## Records:
══════════
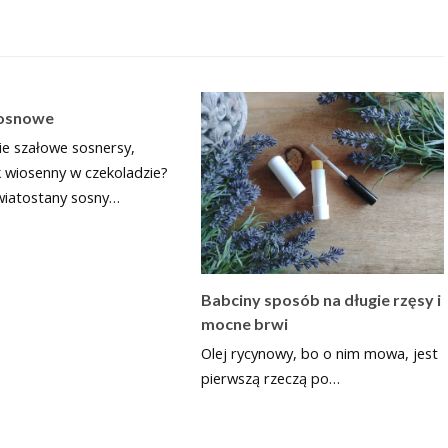
sosnowe
ie szałowe sosnersy,
 wiosenny w czekoladzie?
wiatostany sosny…
Babciny sposób na długie rzęsy i
mocne brwi
Olej rycynowy, bo o nim mowa, jest
pierwszą rzeczą po…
══════════
## Problem statement:
When you reach the line containing "Babciny sposób na długie rzęsy i" in the data above, retype it and each line after it through the final one, exactly as written.

## Reply to the task:
Babciny sposób na długie rzęsy i
mocne brwi
Olej rycynowy, bo o nim mowa, jest
pierwszą rzeczą po…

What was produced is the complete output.